(Selected excerpt)
------------------------------
# why is changing signature so difficult?



## Biblegrove RR (Jan 4, 2008)

I can't find where to change my signature that is featured at the bottom of my posts!!!!
Maybe there should be an FAQ on this?


----------



## Biblegrove RR (Jan 4, 2008)

Thanks for Dwight, I will figure this out!


----------



## Biblegrove RR (Jan 4, 2008)

testing


----------



## Biblegrove RR (Jan 4, 2008)

How do I change my sig forum code to point to uploaded image?


----------



## afinegan (Jan 2, 2008)

1. First upload your image: 
2. open a web browser window and put the link to your uploaded image in it (in the URL Field), make sure your image loads (if not you have to figure out where you uploaded your image) 
3. put this html code in after you take the spaces out of your filename 
Example: 
img src="http://1stclass.mylargescale.com/biblegroverr/logos/Final%20blk%20letter%20MLS%20sig.JPG" alt="" (mls wont let me put the < on the front and > on the back of the html tag on the left)

where src=" your image link in here " 

Thank should work!
------------------------------
(Supplied data)
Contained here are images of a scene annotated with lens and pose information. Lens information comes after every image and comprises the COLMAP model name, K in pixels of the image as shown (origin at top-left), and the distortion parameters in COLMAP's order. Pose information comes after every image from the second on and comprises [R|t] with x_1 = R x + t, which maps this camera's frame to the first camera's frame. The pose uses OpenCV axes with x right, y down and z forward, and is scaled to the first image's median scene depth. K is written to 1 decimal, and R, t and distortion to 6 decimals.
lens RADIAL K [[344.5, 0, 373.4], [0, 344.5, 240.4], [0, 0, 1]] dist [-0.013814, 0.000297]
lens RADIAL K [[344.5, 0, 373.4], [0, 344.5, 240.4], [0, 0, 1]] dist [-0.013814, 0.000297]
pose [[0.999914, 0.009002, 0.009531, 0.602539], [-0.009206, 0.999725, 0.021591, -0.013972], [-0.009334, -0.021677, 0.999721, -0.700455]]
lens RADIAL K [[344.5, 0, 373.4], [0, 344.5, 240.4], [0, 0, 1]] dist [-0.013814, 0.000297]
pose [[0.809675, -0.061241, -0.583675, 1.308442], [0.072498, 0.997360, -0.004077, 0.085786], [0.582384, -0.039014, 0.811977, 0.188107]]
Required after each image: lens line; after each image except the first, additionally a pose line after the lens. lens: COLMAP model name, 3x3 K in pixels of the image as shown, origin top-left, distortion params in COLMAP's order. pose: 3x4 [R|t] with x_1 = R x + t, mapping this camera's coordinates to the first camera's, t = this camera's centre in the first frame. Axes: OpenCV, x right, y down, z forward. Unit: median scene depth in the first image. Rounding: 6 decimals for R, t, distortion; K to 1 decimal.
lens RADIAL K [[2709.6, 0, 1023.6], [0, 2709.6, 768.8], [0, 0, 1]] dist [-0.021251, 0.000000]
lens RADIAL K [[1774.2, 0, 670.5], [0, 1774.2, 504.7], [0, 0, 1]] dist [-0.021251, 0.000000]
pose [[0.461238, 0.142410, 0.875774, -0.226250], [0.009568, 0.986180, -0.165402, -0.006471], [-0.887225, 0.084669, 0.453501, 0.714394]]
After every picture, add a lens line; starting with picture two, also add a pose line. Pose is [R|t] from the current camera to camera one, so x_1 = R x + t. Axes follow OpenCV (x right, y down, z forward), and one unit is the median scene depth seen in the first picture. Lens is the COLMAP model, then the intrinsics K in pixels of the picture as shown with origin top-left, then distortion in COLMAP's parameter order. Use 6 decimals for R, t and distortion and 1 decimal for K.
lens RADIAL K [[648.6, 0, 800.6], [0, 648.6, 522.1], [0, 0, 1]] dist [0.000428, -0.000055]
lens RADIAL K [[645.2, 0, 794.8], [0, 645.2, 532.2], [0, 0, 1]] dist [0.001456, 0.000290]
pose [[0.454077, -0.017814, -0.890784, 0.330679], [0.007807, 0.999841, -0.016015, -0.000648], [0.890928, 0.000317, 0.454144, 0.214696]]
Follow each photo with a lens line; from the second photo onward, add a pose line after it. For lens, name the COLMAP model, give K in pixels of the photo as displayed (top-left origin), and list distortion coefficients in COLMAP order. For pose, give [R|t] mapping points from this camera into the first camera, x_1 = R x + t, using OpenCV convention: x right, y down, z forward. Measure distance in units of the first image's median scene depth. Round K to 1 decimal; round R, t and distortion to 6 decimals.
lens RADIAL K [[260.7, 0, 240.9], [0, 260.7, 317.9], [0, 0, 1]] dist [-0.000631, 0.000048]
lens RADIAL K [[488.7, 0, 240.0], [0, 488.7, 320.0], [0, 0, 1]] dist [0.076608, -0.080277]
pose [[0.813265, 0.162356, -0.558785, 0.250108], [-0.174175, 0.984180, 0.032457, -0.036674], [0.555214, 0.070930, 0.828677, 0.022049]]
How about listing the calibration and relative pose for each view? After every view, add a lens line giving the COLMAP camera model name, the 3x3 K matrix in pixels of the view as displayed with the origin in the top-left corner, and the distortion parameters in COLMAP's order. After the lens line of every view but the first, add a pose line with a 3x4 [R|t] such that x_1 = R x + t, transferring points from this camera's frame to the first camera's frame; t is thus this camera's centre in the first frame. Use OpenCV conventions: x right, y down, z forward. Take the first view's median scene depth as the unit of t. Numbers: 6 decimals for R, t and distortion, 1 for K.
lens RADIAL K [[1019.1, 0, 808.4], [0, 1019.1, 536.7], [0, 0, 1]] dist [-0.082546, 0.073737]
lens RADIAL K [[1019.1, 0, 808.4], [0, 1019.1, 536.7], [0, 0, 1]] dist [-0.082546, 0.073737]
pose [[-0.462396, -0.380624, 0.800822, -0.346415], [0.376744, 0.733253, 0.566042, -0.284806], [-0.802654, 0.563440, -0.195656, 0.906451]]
------------------------------
(Problems to solve)
(1) Reproduce the forum thread from "1. First upload" to "on the left)".
(2) In the forum thread, what must be removed from the filename before the HTML code is put in?

(Expected results)
(1)
1. First upload your image: 
2. open a web browser window and put the link to your uploaded image in it (in the URL Field), make sure your image loads (if not you have to figure out where you uploaded your image) 
3. put this html code in after you take the spaces out of your filename 
Example: 
img src="http://1stclass.mylargescale.com/biblegroverr/logos/Final%20blk%20letter%20MLS%20sig.JPG" alt="" (mls wont let me put the < on the front and > on the back of the html tag on the left)

(2) The spaces.